New York - the city that never sleeps. The city, which today is the most densely populated city in the USA, with 8.5 million inhabitants. The city was founded by the Dutch in 1624 and was originally called New Amsterdam. The city, which was even the US capital for a while, today does not even have the status of the capital of the state in which it resides. But why worry when it is the capital of the world.
In New York, melting pot of cultures, where it is spoken through 800 languages, one feels like a tiny ant in the middle of an anthill. Sartre is about The Big Apple (a name that New York, according to one interpretation, earned in the 30s, after the great economic crisis, when they failed financiers in business suits in the city center selling stocks of apples from suburban farms) said that Mr wide avenues they make the gloriously uncontrollable, special and admirable. And if his heart is Manhattan, with all the toothpicks sticking out of it, his belly is underground railway system.
It is a city that today beats to the beat of a punk song and inspired a Czech composer at the end of the 19th century Dvořák, who dedicated his 9th symphony to him "From the New World" ("From the New World"). But we're giving you something historical facts about New York City that textbooks and travel guides have left out.
- In the 17th century, when the Dutch hit, Manhattan's shores were flooded with oysters.
- New York Harbor due to the harsh winter of 1780 frozen and people could walk between Manhattan and Staten Island.
- New York opened in 1895 the first pizzeria in the USA.
- It was invented in New York in 1857 toilet paper.
- The last one hurricane, which combed New York long and hard, wreaked havoc in 1821. Not only did the storm batter the city, Thor hammered so hard that it was flooded up to Canal Street (lower Manhattan).
- Even in 1893, New York was close to a natural disaster, but avoided the worst. But then the hurricane was wiped off the map Hog Island.
- Since 1869, there have been burials on Hart Island (off the coast of the Bronx). million people.
READ MORE: 21 unusual facts about Scotland
- In colonial times and until World War II, the city was known as ti "Moving Day" (moving day), which took place every May 1st.
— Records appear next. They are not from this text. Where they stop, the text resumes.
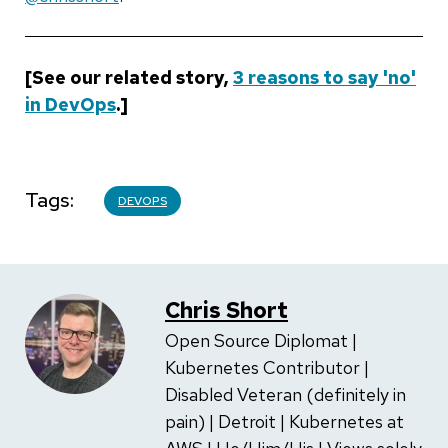
[See our related story,
3 reasons to say 'no'
in DevOps
.]
Tags
DEVOPS
Chris Short
Open Source Diplomat |
Kubernetes Contributor |
Disabled Veteran (definitely in
pain) | Detroit | Kubernetes at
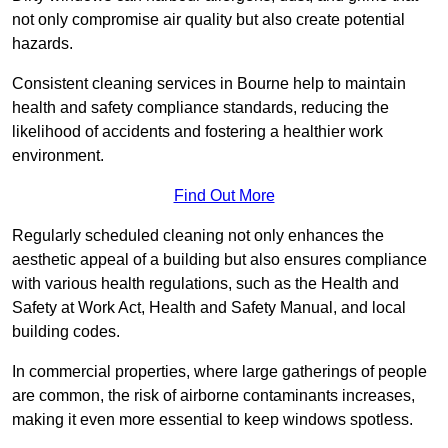
not only compromise air quality but also create potential
hazards.
Consistent cleaning services in Bourne help to maintain
health and safety compliance standards, reducing the
likelihood of accidents and fostering a healthier work
environment.
Find Out More
Regularly scheduled cleaning not only enhances the
aesthetic appeal of a building but also ensures compliance
with various health regulations, such as the Health and
Safety at Work Act, Health and Safety Manual, and local
building codes.
In commercial properties, where large gatherings of people
are common, the risk of airborne contaminants increases,
making it even more essential to keep windows spotless.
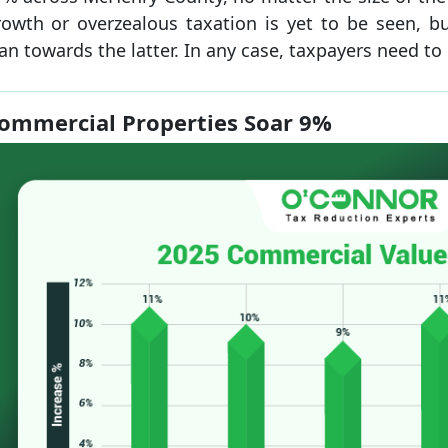
rowth or overzealous taxation is yet to be seen, but
an towards the latter. In any case, taxpayers need to
ommercial Properties Soar 9%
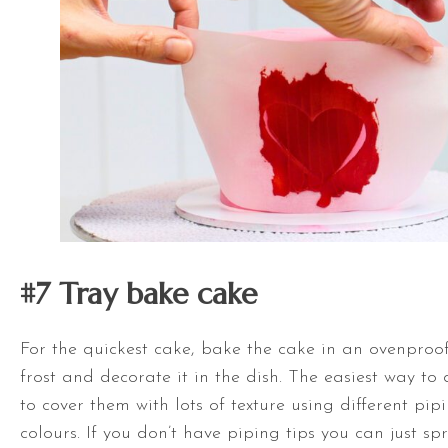
#7 Tray bake
cake
For the quickest cake, bake the cake in an ovenproo
frost and decorate it in the dish. The easiest way to 
to cover them with lots of texture using different pip
colours. If you don’t have piping tips you can just sp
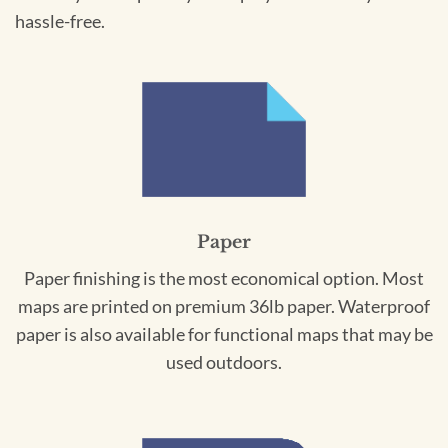
hassle-free.
Paper
Paper finishing is the most economical option. Most
maps are printed on premium 36lb paper. Waterproof
paper is also available for functional maps that may be
used outdoors.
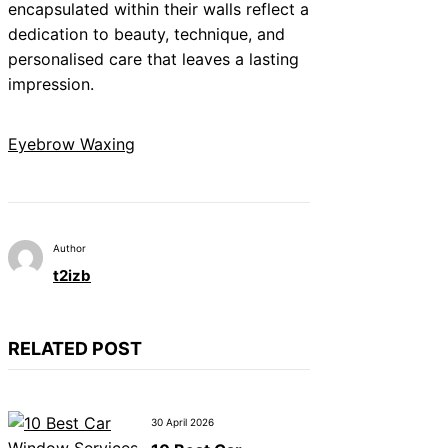
encapsulated within their walls reflect a
dedication to beauty, technique, and
personalised care that leaves a lasting
impression.
Eyebrow Waxing
Author
t2izb
RELATED POST
30 April 2026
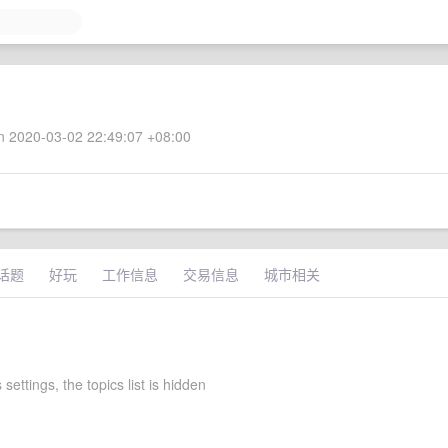
 2020-03-02 22:49:07 +08:00
话题
好玩
工作信息
交易信息
城市相关
 settings, the topics list is hidden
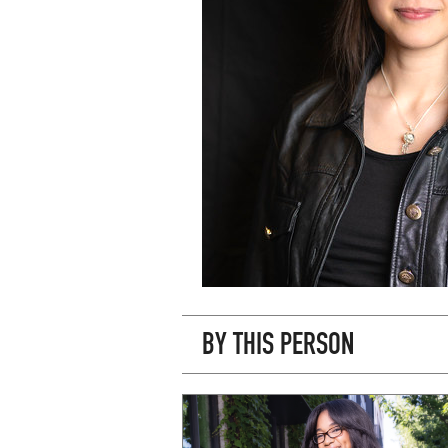
BY THIS PERSON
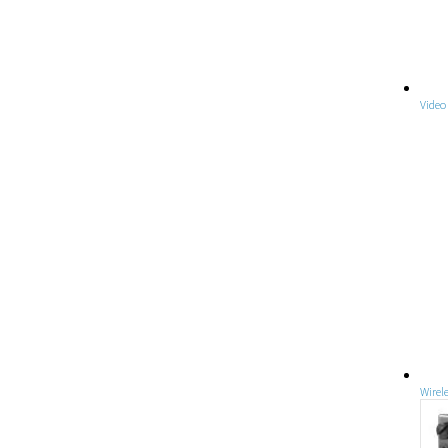
Video
Wirel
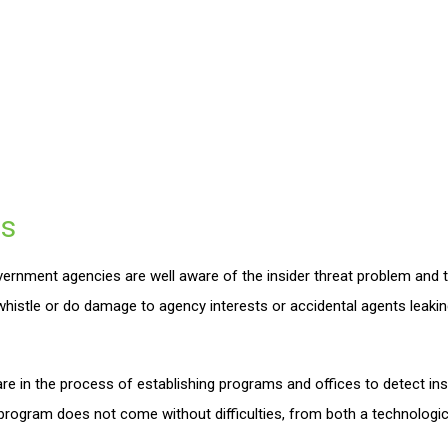
s
rnment agencies are well aware of the insider threat problem and t
 whistle or do damage to agency interests or accidental agents leaki
e in the process of establishing programs and offices to detect in
rogram does not come without difficulties, from both a technologica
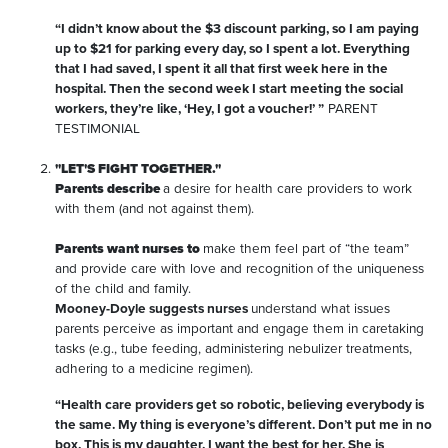
“I didn’t know about the $3 discount parking, so I am paying
up to $21 for parking every day, so I spent a lot. Everything
that I had saved, I spent it all that first week here in the
hospital. Then the second week I start meeting the social
workers, they’re like, ‘Hey, I got a voucher!’ ”
PARENT
TESTIMONIAL
"LET'S FIGHT TOGETHER."
Parents describe
a desire for health care providers to work
with them (and not against them).
Parents want nurses to
make them feel part of “the team”
and provide care with love and recognition of the uniqueness
of the child and family.
Mooney-Doyle suggests nurses
understand what issues
parents perceive as important and engage them in caretaking
tasks (e.g., tube feeding, administering nebulizer treatments,
adhering to a medicine regimen).
“Health care providers get so robotic, believing everybody is
the same. My thing is everyone’s different. Don’t put me in no
box. This is my daughter. I want the best for her. She is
On that day, at 9 o'clock in the morning, all tenants' leases expired at the same time, and they could change apartments at that time if they did not agree to the new conditions that February 1st set up by landlords.
- Pinball machines or arcade games were banned in New York until 1978.
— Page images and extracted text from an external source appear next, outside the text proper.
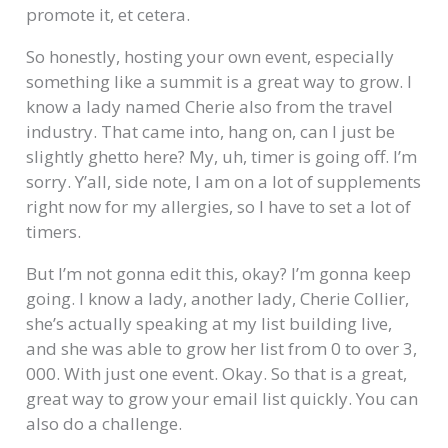
promote it, et cetera.
So honestly, hosting your own event, especially
something like a summit is a great way to grow. I
know a lady named Cherie also from the travel
industry. That came into, hang on, can I just be
slightly ghetto here? My, uh, timer is going off. I’m
sorry. Y’all, side note, I am on a lot of supplements
right now for my allergies, so I have to set a lot of
timers.
But I’m not gonna edit this, okay? I’m gonna keep
going. I know a lady, another lady, Cherie Collier,
she’s actually speaking at my list building live,
and she was able to grow her list from 0 to over 3,
000. With just one event. Okay. So that is a great,
great way to grow your email list quickly. You can
also do a challenge.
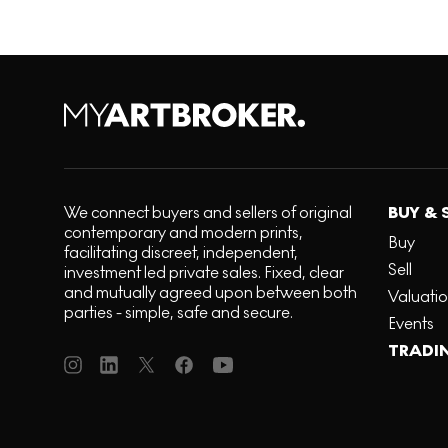
We connect buyers and sellers of original
BUY & 
contemporary and modern prints,
Buy
facilitating discreet, independent,
Sell
investment led private sales. Fixed, clear
and mutually agreed upon between both
Valuati
parties - simple, safe and secure.
Events
TRADI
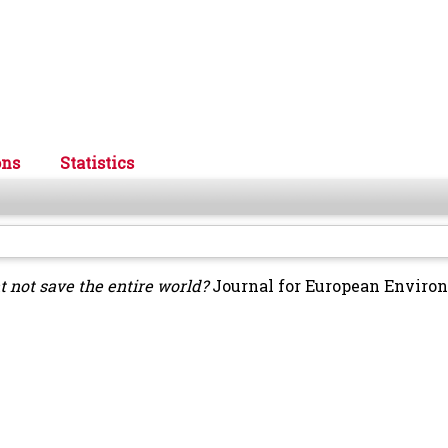
ons
Statistics
t not save the entire world?
Journal for European Enviro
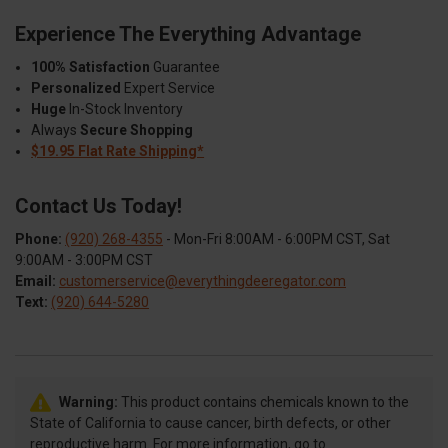
Experience The Everything Advantage
100% Satisfaction
Guarantee
Personalized
Expert Service
Huge
In-Stock Inventory
Always
Secure Shopping
$19.95 Flat Rate Shipping*
Contact Us Today!
Phone:
(920) 268-4355
- Mon-Fri 8:00AM - 6:00PM CST, Sat
9:00AM - 3:00PM CST
Email:
customerservice@everythingdeeregator.com
Text:
(920) 644-5280
Warning:
This product contains chemicals known to the
State of California to cause cancer, birth defects, or other
reproductive harm. For more information, go to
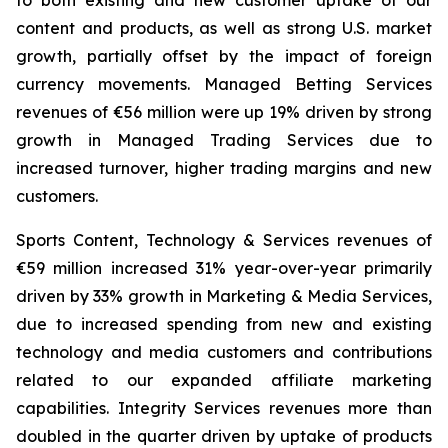
to both existing and new customer uptake of our
content and products, as well as strong U.S. market
growth, partially offset by the impact of foreign
currency movements. Managed Betting Services
revenues of €56 million were up 19% driven by strong
growth in Managed Trading Services due to
increased turnover, higher trading margins and new
customers.
Sports Content, Technology & Services revenues of
€59 million increased 31% year-over-year primarily
driven by 33% growth in Marketing & Media Services,
due to increased spending from new and existing
technology and media customers and contributions
related to our expanded affiliate marketing
capabilities. Integrity Services revenues more than
doubled in the quarter driven by uptake of products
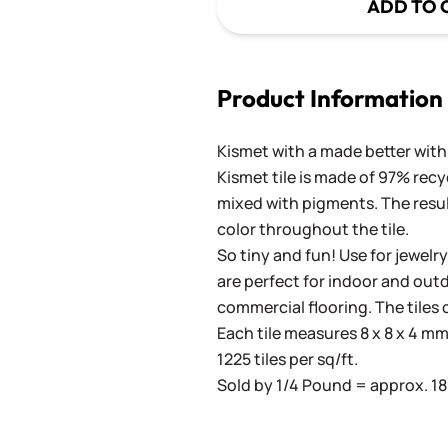
ADD TO 
Product Information
Kismet with a made better with 
Kismet tile is made of 97% recy
mixed with pigments. The result
color throughout the tile.
So tiny and fun! Use for jewelry
are perfect for indoor and outd
commercial flooring. The tiles 
Each tile measures 8 x 8 x 4 mm 
1225 tiles per sq/ft.
Sold by 1/4 Pound = approx. 180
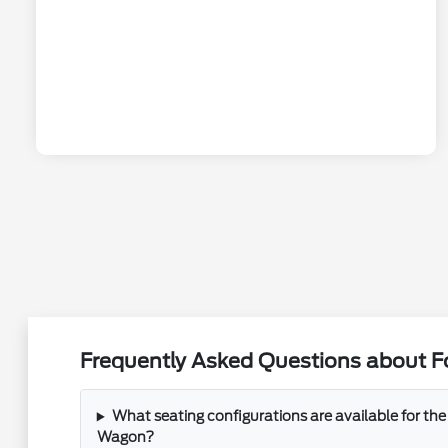
Frequently Asked Questions about F
What seating configurations are available for the
Wagon?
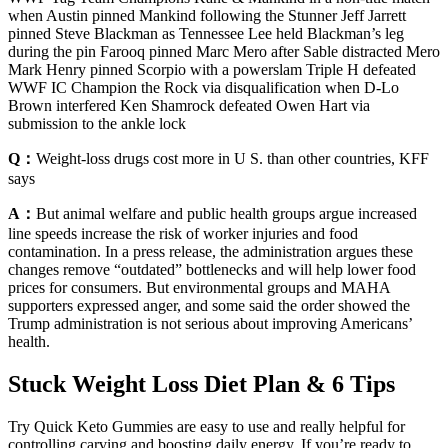
when Austin pinned Mankind following the Stunner Jeff Jarrett
pinned Steve Blackman as Tennessee Lee held Blackman’s leg
during the pin Farooq pinned Marc Mero after Sable distracted Mero
Mark Henry pinned Scorpio with a powerslam Triple H defeated
WWF IC Champion the Rock via disqualification when D-Lo
Brown interfered Ken Shamrock defeated Owen Hart via
submission to the ankle lock
Q：
Weight-loss drugs cost more in U S. than other countries, KFF
says
A：
But animal welfare and public health groups argue increased
line speeds increase the risk of worker injuries and food
contamination. In a press release, the administration argues these
changes remove “outdated” bottlenecks and will help lower food
prices for consumers. But environmental groups and MAHA
supporters expressed anger, and some said the order showed the
Trump administration is not serious about improving Americans’
health.
Stuck Weight Loss Diet Plan & 6 Tips
Try Quick Keto Gummies are easy to use and really helpful for
controlling carving and boosting daily energy. If you’re ready to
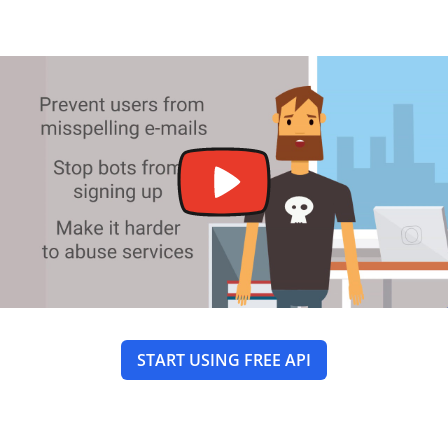
START USING FREE API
- Until 1957, 27 New York post offices were connected by a 43-kilometer subway pneumatic (tube) system.
- In 1920, a horse-drawn carriage filled with explosives was blown up on Wall Street. 30 people died, but the perpetrator was never found.
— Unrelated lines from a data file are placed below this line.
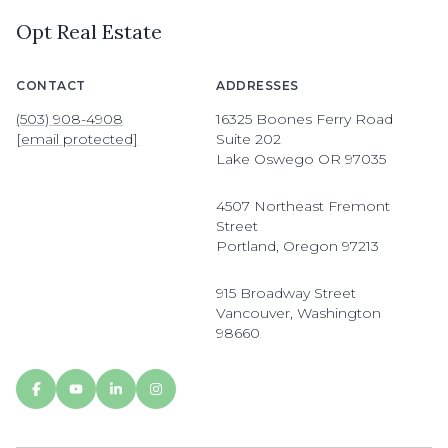
Opt Real Estate
CONTACT
ADDRESSES
(503) 908-4908
16325 Boones Ferry Road
[email protected]
Suite 202
Lake Oswego OR 97035
4507 Northeast Fremont
Street
Portland, Oregon 97213
915 Broadway Street
Vancouver, Washington
98660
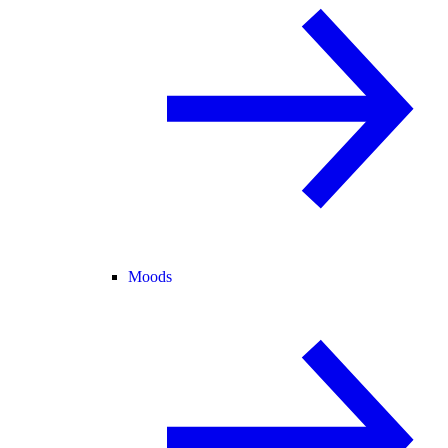
Moods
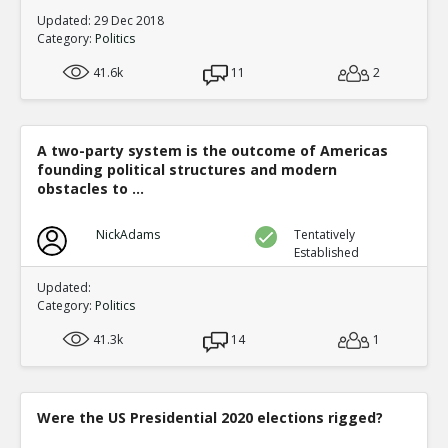
Updated: 29 Dec 2018
Category:
Politics
41.6k
11
2
A two-party system is the outcome of Americas
founding political structures and modern
obstacles to ...
NickAdams
Tentatively
Established
Updated:
Category:
Politics
41.3k
14
1
Were the US Presidential 2020 elections rigged?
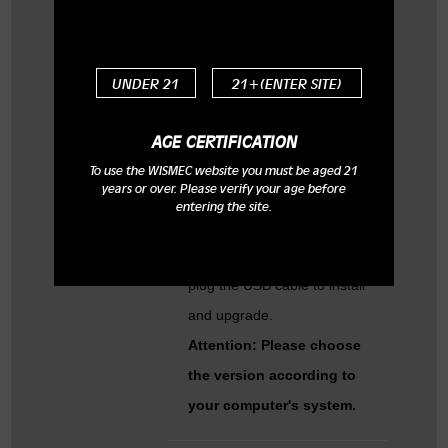
Q: How can I upgrade my
firmware to the latest
UNDER 21
21+(ENTER SITE)
version?
A: Please have a try as the
AGE CERTIFICATION
following:
To use the WISMEC website you must be aged 21
years or over. Please verify your age before
To download the newest
entering the site.
software from our website,
then unzip the file, and then
plug the USB cable to install
and upgrade.
Attention: Please choose
the version according to
your computer's system.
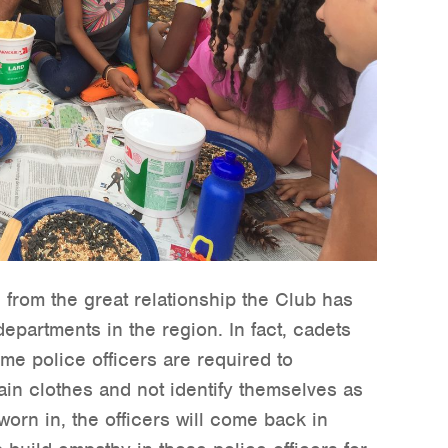
from the great relationship the Club has
epartments in the region. In fact, cadets
me police officers are required to
lain clothes and not identify themselves as
worn in, the officers will come back in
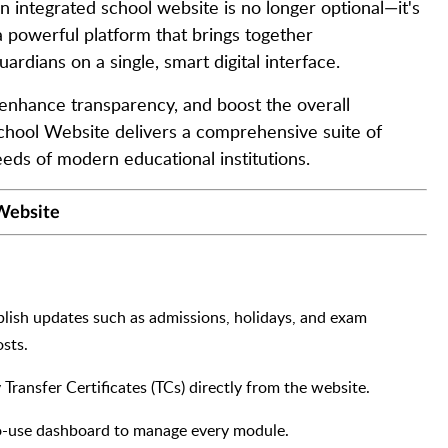
an integrated school website is no longer optional—it's
a powerful platform that brings together
ardians on a single, smart digital interface.
enhance transparency, and boost the overall
School Website delivers a comprehensive suite of
eeds of modern educational institutions.
 Website
ublish updates such as admissions, holidays, and exam
sts.
y Transfer Certificates (TCs) directly from the website.
to-use dashboard to manage every module.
- Irish pub McSorley's it did not allow women to enter until the 1970s.
- Many parks, such as Madison Square Park, Washington Square Park, Union Square Park, and Bryant Park, once were cemeteries.
- Times Square was originally called Longacre Square, and got its current name in 1904, when the New York Times moved its company headquarters there.
- The city sold it in 1978 an island on the East River for everything 10 dollars.
- The Bronx Zoo in 1906, in addition to the monkeys, he also placed an African in the monkey house.
- In 2010, it was just 38% calls to the emergency number (911) the result of "pocket dialing/calling"
- November 28, 2012 there were none reported in New York violent act or crime. Unfortunately, such days are as rare as diamonds there.